The Night Journal by Elizabeth Crook has me asking a lot of questions about the telling of our story.
Here's a synopsis from the back cover:
Meg Mabry has always felt oppressed by her family's legendary past. In the 1890's her great-grandmother Hannah Bass wrote revealing diaries of her life on the southwestern frontier, Hannah's daughter published these accounts, creating an American literary landmark, and cementing her career as a renowned historian in the process.
Meg, however, in rebellion against the imperious Bassie, has refused until now to read her great-grandmother's journals. But when the elderly Bassie returns to New Mexico, Meg concedes to accompany her–and soon everything they believed about the family is turned upside down.

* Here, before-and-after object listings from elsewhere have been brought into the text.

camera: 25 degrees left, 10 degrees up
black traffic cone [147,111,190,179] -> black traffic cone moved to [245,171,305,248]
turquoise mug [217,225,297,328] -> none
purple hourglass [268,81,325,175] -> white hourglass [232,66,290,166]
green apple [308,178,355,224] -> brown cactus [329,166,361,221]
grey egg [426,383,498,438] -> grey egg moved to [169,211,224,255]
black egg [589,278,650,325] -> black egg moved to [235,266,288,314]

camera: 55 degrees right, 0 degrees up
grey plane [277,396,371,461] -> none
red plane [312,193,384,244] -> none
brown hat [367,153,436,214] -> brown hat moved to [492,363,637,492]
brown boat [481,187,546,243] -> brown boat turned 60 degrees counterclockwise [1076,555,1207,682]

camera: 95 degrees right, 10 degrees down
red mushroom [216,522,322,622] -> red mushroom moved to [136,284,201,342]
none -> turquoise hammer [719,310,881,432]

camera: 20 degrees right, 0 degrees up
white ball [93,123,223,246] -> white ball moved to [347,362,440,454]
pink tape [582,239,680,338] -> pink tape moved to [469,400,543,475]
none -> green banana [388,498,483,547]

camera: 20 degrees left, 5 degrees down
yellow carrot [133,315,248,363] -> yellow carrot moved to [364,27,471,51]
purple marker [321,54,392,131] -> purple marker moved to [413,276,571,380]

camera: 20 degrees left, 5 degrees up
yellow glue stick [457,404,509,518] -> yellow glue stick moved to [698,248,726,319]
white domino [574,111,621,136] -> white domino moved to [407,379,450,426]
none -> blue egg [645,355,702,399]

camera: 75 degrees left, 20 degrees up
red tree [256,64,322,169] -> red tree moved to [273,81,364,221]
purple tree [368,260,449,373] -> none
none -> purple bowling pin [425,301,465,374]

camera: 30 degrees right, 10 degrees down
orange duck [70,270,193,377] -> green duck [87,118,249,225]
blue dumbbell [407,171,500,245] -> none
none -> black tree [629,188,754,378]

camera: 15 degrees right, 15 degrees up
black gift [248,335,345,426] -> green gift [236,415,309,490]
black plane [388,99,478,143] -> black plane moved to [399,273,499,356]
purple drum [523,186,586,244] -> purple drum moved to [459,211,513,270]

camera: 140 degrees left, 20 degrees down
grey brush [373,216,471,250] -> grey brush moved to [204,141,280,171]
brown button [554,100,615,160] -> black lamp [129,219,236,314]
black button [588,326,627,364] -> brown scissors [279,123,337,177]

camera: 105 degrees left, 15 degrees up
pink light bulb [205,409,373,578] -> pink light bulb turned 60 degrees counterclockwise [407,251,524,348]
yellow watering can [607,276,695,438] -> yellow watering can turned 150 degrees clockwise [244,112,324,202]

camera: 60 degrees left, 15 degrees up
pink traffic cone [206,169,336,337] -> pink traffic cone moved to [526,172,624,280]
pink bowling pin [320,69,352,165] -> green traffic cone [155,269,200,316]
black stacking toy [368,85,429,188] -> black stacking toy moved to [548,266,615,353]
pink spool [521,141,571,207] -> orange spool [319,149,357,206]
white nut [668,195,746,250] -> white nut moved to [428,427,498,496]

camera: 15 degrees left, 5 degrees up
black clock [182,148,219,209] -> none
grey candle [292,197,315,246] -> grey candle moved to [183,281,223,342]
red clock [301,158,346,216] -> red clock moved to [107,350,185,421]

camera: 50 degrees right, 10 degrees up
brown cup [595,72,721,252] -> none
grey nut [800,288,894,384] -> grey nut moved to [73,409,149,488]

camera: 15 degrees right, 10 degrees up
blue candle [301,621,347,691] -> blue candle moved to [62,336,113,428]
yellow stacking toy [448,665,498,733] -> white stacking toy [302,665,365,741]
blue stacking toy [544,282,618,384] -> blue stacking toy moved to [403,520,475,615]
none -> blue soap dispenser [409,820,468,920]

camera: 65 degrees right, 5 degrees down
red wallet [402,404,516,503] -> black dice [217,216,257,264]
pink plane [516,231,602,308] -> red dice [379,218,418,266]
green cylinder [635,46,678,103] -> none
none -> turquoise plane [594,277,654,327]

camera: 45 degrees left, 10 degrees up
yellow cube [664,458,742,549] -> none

Some observations, and many, many questions:
1) It had never occurred to me that one could be oppressed by a family's legendary past given that the past of my family isn't legendary.
Does this mean that if we ‘tell the story' of achieving our dreams, our daughters will view this story as a burden rather than a gift?
2) As a follow-on, because my college degree is from a 2nd-tier university, it hadn't occurred to me that someone with an MBA from one of the world's foremost universities could feel pressure, as does one of my girlfriends, to make something of her life.
When our dream doesn't directly build on our own impressive past, will we give ourselves permission to pursue our dream, trusting that our seemingly unrelated skills will eventually come into play?
3) As The Night Journal unfolds, we find that Hannah Bass' legendary past was only part of the story. The Night Journal is the proverbial ‘rest of the story.' It is only when Meg learns the whole story, the true story, that Hannah's story becomes a gift.
With the proliferation of blogs, do we risk telling a story that is so glammed up that our posterity will fail to know our true story?
As we give voice to our experiences, they do gain power, but do they influence lives for good or ill? Inspire or oppress?